(ЗАДАНИЕ):
Подхватите отрывок о саратовском институте и упрёках родных и продолжите его сразу после последнего предложения.

(ВЫБРАННЫЙ ОТРЫВОК):
Удивительно другое – никто из врачей института не проявил интереса к редкой патологии и не захотел связываться с маленьким пациентом, носителем уникального ортопедического феномена. Почему? Если я лежал в клинике на законных основаниях, официально, почему меня упорно прятали от профессора? Почему выписали, не сделав попытки провести хоть какое-нибудь лечение, даже не выписали – выбросили? При этом врачи наплели деду, что я не подпускал их к себе. В общем, всю ответственность переложили на восьмилетнего мальчика. Подобное поведение наводит на мысль, что находился я в институте нелегально, что в отношении меня существовал какой-то замысел, который не осуществился по неизвестным причинам, и когда это произошло, от меня поспешили избавиться.
Но тогда об этих странностях я особенно не задумывался. А мои родные то ли на самом деле поверили врачам, то ли сделали вид, что поверили. И все время, проведенное мной дома, оказалось отравленным бесконечными упреками. Они, по словам матери, делали все возможное для моего лечения, а я, неблагодарный, просто гробил их силы, время и деньги. Саратовский НИИ стал последним местом, куда мои родные устроили меня, все еще, как говорила мать, «надеясь на чудо». Чуда не произошло. И виновным за это назначили меня. Больше со стороны родителей никаких попыток моего лечения не предпринималось. Зачем, если все их усилия я свожу на нет, все порчу и не желаю лечиться, в смысле – умирать?

Сохранённые строки
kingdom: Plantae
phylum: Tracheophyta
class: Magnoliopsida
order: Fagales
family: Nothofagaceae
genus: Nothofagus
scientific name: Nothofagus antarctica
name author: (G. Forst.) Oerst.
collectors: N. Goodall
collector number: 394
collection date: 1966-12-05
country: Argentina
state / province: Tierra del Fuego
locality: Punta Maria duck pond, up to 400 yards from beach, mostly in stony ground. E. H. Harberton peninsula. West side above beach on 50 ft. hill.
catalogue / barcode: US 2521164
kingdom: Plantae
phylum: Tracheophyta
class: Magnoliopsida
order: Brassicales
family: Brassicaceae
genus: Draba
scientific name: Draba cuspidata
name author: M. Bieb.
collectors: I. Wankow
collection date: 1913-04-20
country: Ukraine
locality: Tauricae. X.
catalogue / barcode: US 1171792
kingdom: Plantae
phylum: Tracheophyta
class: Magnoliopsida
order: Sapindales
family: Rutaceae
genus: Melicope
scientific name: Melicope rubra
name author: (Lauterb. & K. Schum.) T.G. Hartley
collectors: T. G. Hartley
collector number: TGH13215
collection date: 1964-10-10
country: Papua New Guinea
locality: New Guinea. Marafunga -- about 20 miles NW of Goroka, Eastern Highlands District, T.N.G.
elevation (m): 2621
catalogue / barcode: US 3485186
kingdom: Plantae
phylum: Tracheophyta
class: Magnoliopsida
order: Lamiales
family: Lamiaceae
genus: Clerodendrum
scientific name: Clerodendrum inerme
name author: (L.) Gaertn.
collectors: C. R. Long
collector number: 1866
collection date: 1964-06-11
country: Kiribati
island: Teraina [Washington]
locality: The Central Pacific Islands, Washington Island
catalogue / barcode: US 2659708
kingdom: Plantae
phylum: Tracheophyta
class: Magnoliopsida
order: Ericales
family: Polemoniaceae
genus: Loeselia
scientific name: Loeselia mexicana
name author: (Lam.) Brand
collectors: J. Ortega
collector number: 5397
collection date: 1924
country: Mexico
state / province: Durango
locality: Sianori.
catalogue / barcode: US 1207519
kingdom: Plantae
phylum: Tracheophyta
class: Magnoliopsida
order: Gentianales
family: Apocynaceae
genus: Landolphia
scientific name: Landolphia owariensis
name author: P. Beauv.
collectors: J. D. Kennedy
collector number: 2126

(ОТВЕТ):
Жизненное пространство
Дома меня предоставили самому себе. Сидеть я уже не мог – «лечение» в санатории сделало свое дело. Если раньше я бойко перемещался по дому, сидя на попе, то теперь мог только лежать. Лежать, а если опускали на пол, передвигаться ползком, на спине – примерно так, как это делают перевернутые черепахи. Я упирался головой в пол, затем двигал в нужную сторону на несколько сантиметров попу, подтягивал голову и «наматывал» метры по квартире. Так я «гулял» – ползал по всем трем комнатам.
Перед уходом мама оставляла мне два-три сырых яйца, немного соли, пару кусочков хлеба, наливала большую чашку чая. Это и было моей едой на целый день, пока кто-нибудь не возвращался домой. Если нужно было в туалет, то я все «делал» на газету, которую затем аккуратно упаковывал в целлофановый пакет. Я старался причинять как можно меньше хлопот своим родным.
Пол той квартиры был для меня и спальней, и столовой, и туалетом, и сквером для прогулок, и местом для интеллектуального развития.
Я смотрел телевизор. Кнопка для его включения находилась на стабилизаторе. Когда требовалось включить, я подползал к небольшому пластиковому ящику и локтем нажимал кнопку. Было единственное неудобство, – я мог смотреть телепередачи только одного канала – пультов дистанционного управления мы еще не знали. Да и телеканалов в Астрахани было тогда всего два. Вечерами, перед тем как все ложились спать, я просматривал телепрограмму, оценивал, на каком передачи лучше и просил настроить на него телевизор. Однажды, пытаясь включить стабилизатор, я нажал на кнопку очень сильно и сломал плечо.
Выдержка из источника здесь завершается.